• Given data:
....................
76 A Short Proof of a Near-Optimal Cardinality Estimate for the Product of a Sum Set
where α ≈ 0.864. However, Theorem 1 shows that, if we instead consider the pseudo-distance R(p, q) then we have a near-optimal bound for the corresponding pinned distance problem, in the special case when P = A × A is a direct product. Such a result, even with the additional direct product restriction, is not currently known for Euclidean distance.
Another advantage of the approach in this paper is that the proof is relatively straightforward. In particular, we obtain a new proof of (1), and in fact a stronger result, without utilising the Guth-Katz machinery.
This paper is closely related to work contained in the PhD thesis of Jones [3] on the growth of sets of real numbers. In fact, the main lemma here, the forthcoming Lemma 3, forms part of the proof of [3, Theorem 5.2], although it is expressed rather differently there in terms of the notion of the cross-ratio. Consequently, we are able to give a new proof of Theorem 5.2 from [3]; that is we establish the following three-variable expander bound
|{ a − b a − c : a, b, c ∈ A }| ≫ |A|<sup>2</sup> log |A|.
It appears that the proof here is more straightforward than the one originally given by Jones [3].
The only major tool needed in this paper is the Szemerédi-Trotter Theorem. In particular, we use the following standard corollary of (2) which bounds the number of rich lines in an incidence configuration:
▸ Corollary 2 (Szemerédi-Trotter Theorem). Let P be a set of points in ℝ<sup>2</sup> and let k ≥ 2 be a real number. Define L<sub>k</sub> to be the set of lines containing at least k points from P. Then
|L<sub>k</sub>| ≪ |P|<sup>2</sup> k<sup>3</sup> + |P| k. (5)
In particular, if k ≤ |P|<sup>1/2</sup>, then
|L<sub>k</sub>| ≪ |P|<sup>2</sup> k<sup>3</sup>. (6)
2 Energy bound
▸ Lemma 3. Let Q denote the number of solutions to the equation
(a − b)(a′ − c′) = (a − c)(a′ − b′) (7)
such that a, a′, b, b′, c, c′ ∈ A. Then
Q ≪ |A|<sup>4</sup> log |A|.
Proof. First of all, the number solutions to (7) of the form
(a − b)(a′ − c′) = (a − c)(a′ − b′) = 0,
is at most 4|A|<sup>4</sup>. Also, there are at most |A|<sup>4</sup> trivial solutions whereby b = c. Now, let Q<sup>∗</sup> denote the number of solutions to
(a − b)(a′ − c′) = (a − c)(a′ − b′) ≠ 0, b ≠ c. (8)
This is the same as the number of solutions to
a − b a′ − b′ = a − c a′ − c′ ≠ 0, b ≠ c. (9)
....................
• Problem to solve: Reproduce the lines from the one with "2 Energy bound" to the end of the data exactly, leaving out every earlier line.

• Output of the exercise:
2 Energy bound
▸ Lemma 3. Let Q denote the number of solutions to the equation
(a − b)(a′ − c′) = (a − c)(a′ − b′) (7)
such that a, a′, b, b′, c, c′ ∈ A. Then
Q ≪ |A|<sup>4</sup> log |A|.
Proof. First of all, the number solutions to (7) of the form
(a − b)(a′ − c′) = (a − c)(a′ − b′) = 0,
is at most 4|A|<sup>4</sup>. Also, there are at most |A|<sup>4</sup> trivial solutions whereby b = c. Now, let Q<sup>∗</sup> denote the number of solutions to
(a − b)(a′ − c′) = (a − c)(a′ − b′) ≠ 0, b ≠ c. (8)
This is the same as the number of solutions to
a − b a′ − b′ = a − c a′ − c′ ≠ 0, b ≠ c. (9)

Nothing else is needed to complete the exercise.